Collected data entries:

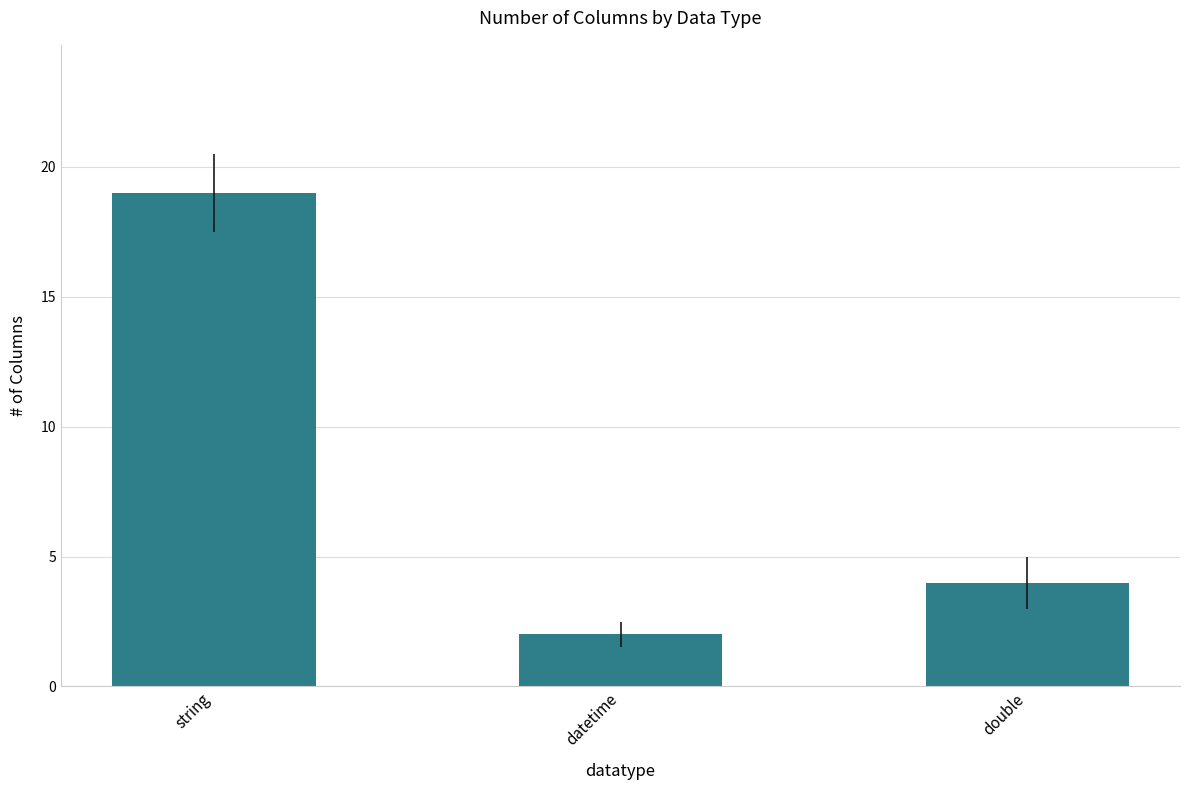

What is the label of the 1st bar from the left?

string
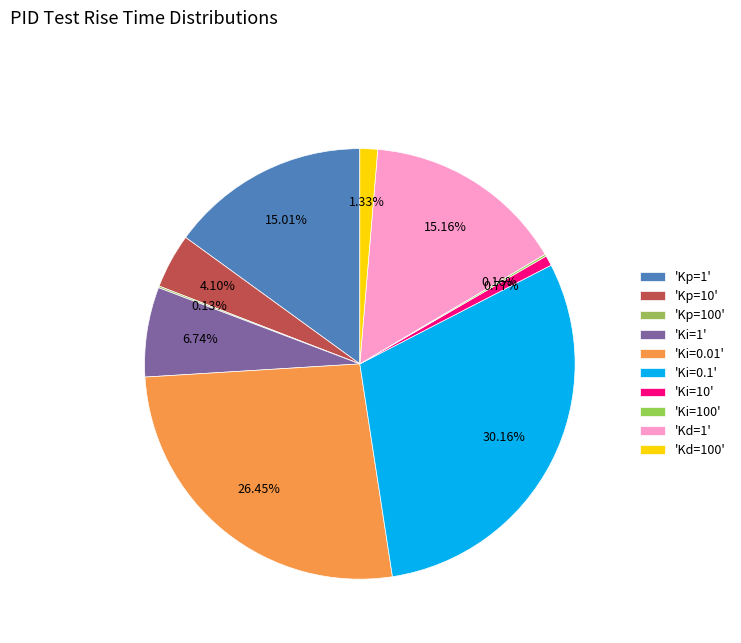

To the nearest percent, what is the average slice percentage?

10%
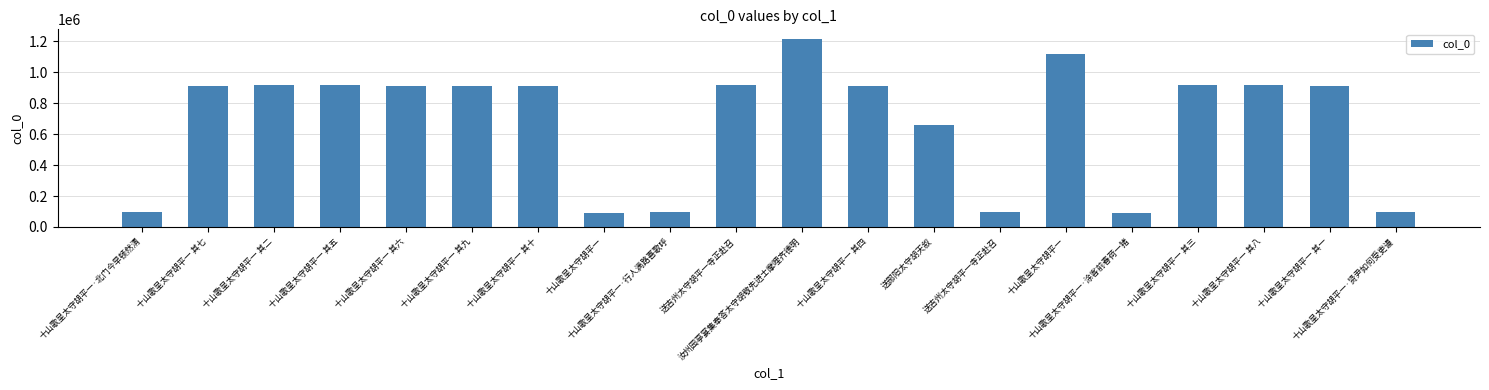

What is the difference between the maximum and second lowest values?

1126955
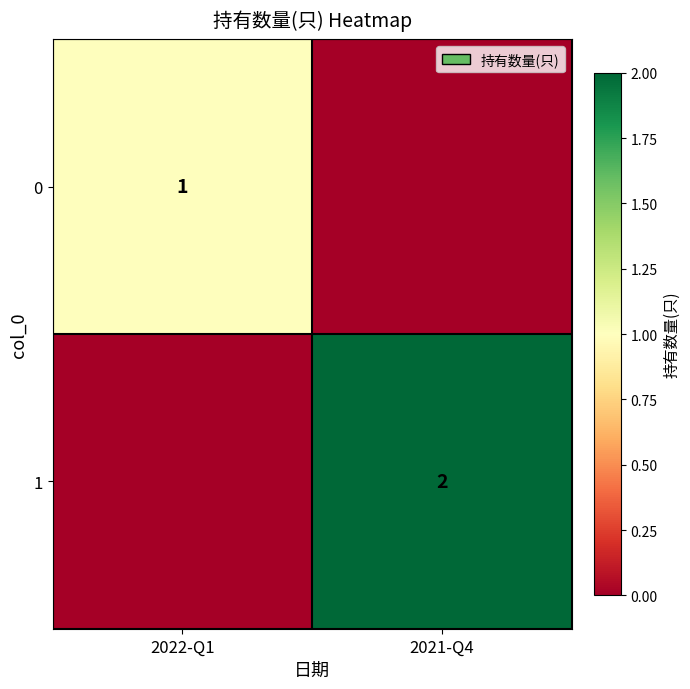

Which has a higher value, 2021-Q4 or 2022-Q1?

2022-Q1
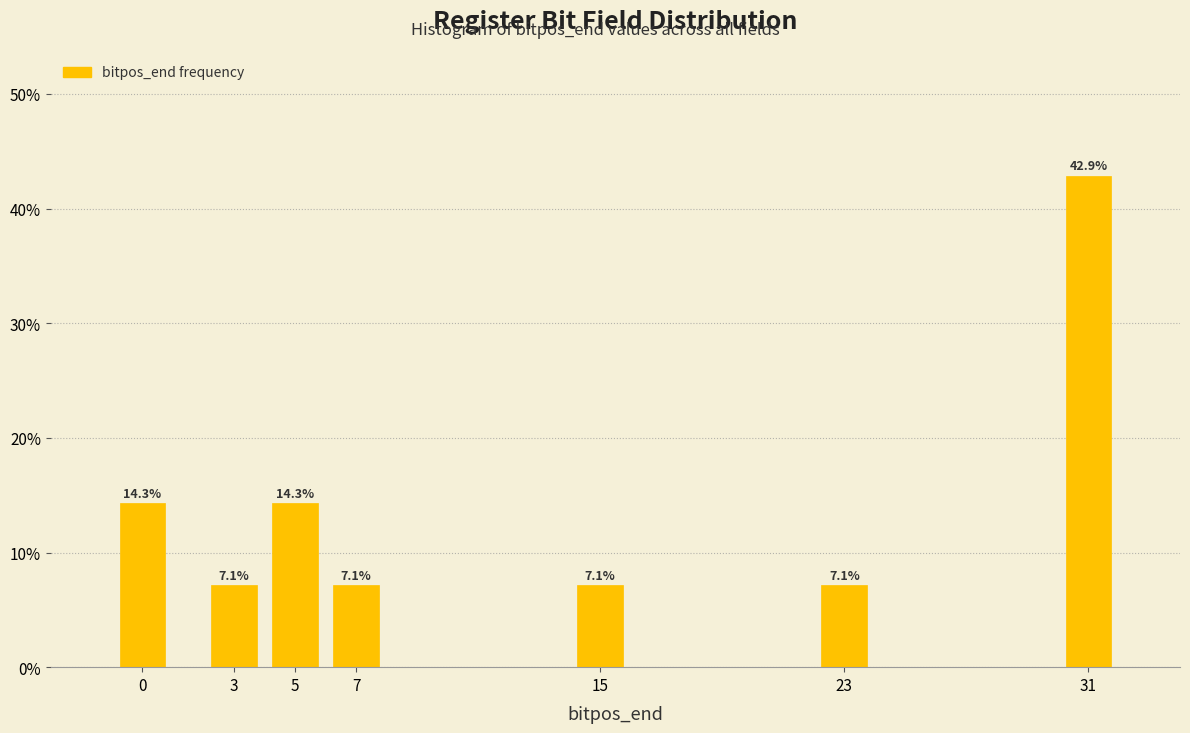

Reading left to right, list all the values displayed in this chart.

0=14.3	3=7.1	5=14.3	7=7.1	15=7.1	23=7.1	31=42.9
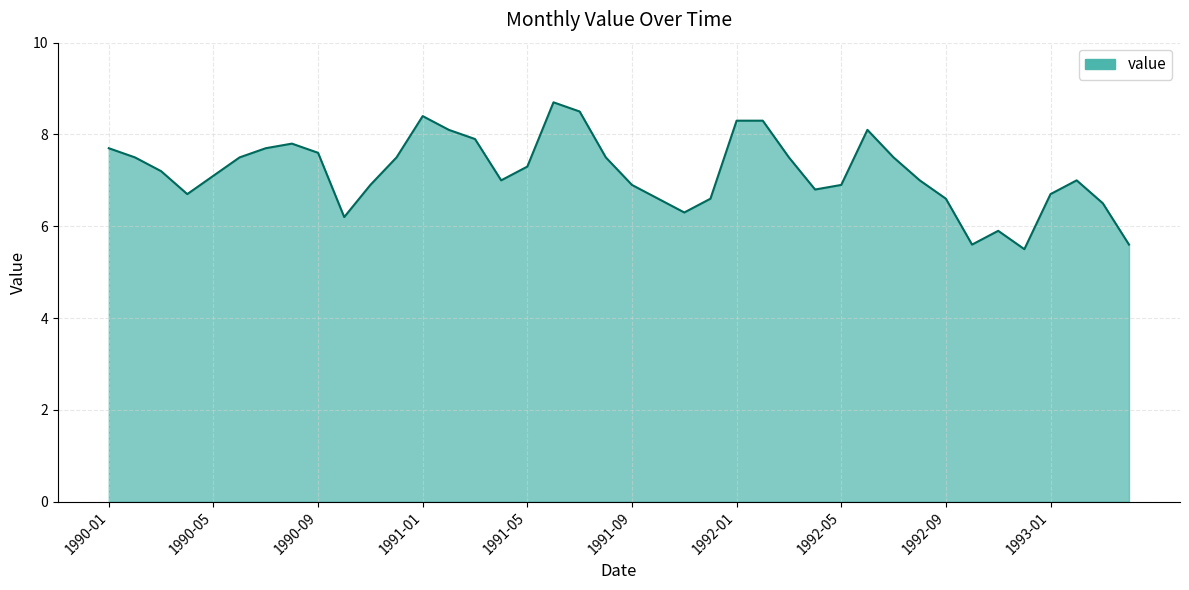

What is the difference between the maximum and minimum values?

3.2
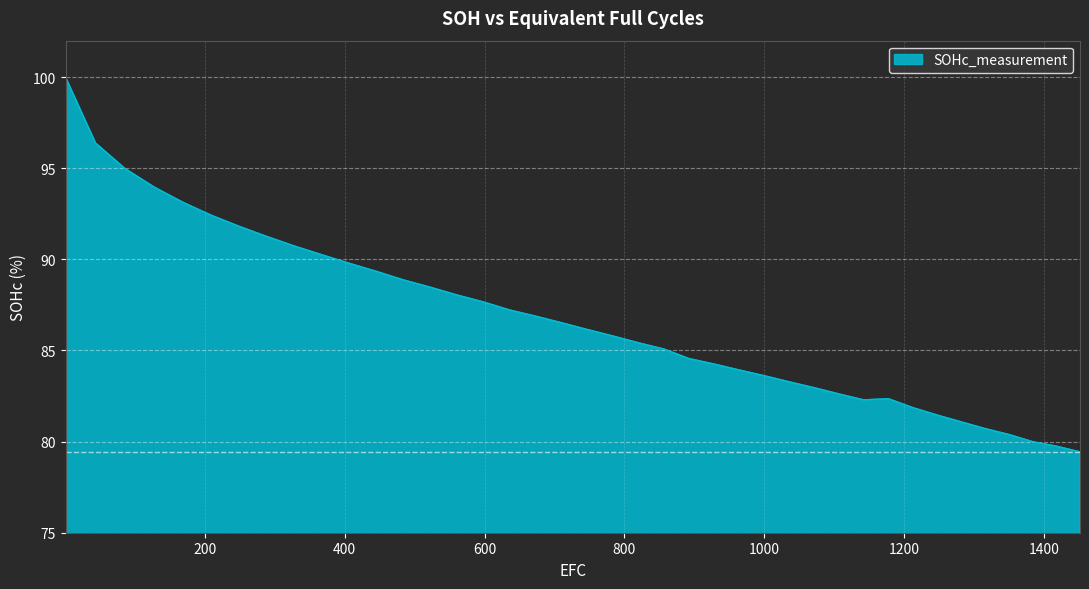

What is the difference between the second highest and second lowest values?

16.6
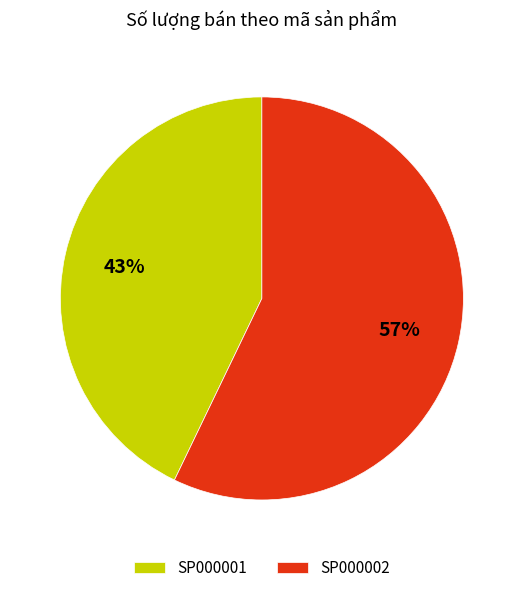

Does any single category account for the majority?

Yes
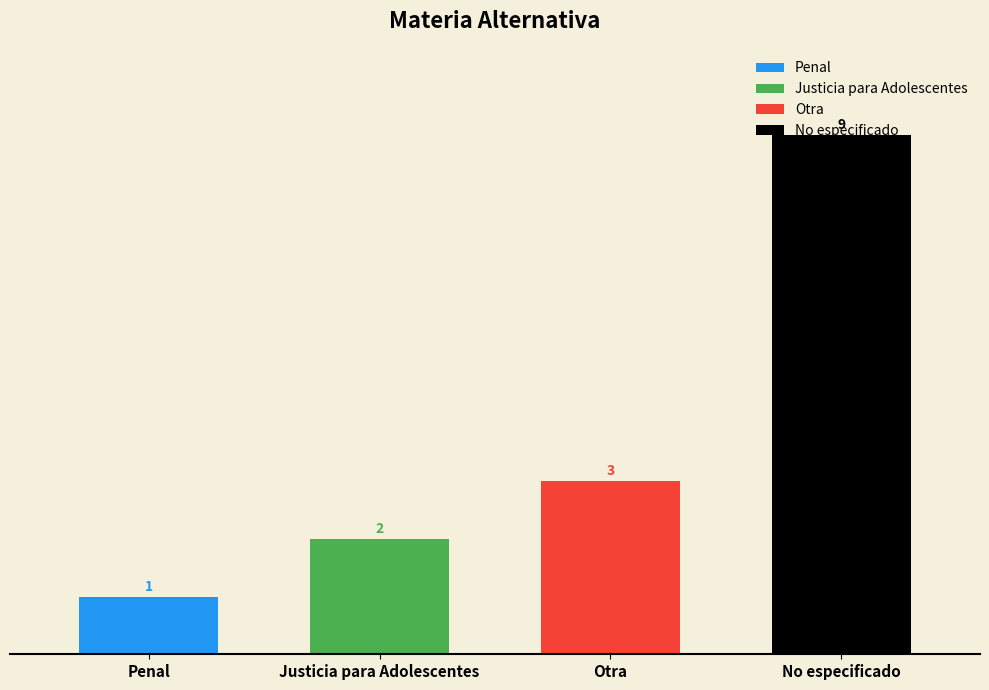

Is it true that the value at Justicia para Adolescentes is 2?

True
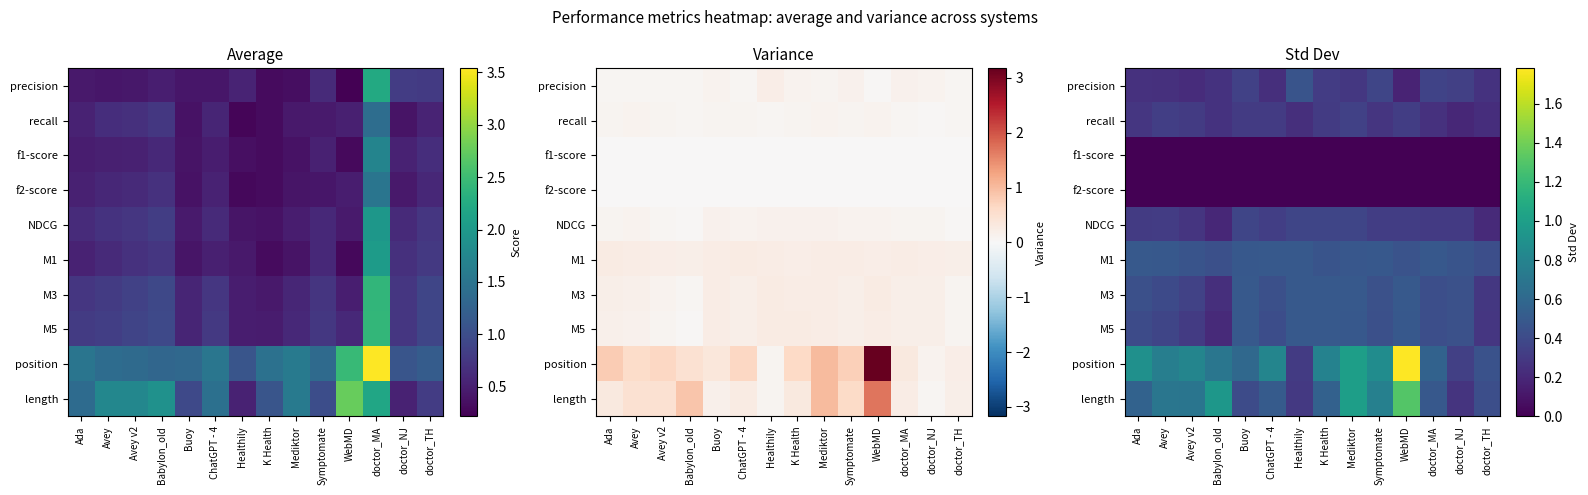

What is the spread (max minus min) of values at ChatGPT - 4?

0.8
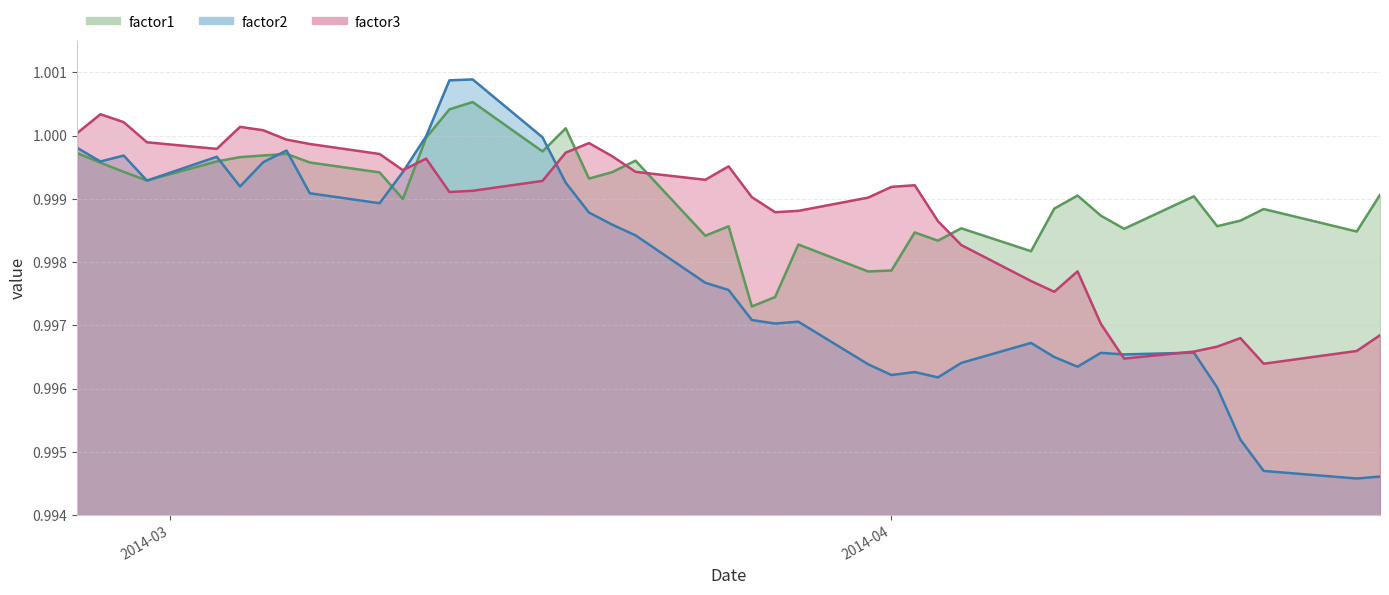

What is the maximum value for factor1?

1.0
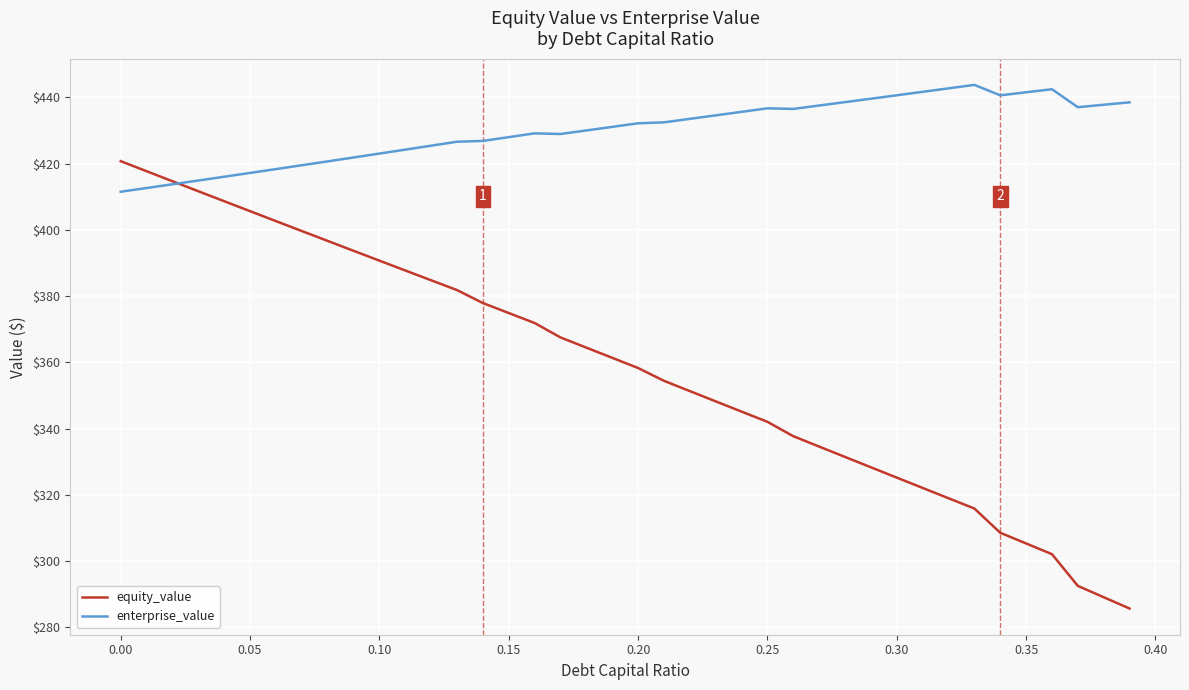

Which series has the largest total across all categories?

enterprise_value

TASK PROMPT:
Reproduce every line of the data above word for word, leaving out the pictures.

WRITTEN ANSWER:
What is the label of the 1st bar from the left?

string

To the nearest percent, what is the average slice percentage?

10%

What is the difference between the maximum and second lowest values?

1126955

Which has a higher value, 2021-Q4 or 2022-Q1?

2022-Q1

Reading left to right, list all the values displayed in this chart.

0=14.3	3=7.1	5=14.3	7=7.1	15=7.1	23=7.1	31=42.9

What is the difference between the maximum and minimum values?

3.2

What is the difference between the second highest and second lowest values?

16.6

Does any single category account for the majority?

Yes

Is it true that the value at Justicia para Adolescentes is 2?

True

What is the spread (max minus min) of values at ChatGPT - 4?

0.8

What is the maximum value for factor1?

1.0

Which series has the largest total across all categories?

enterprise_value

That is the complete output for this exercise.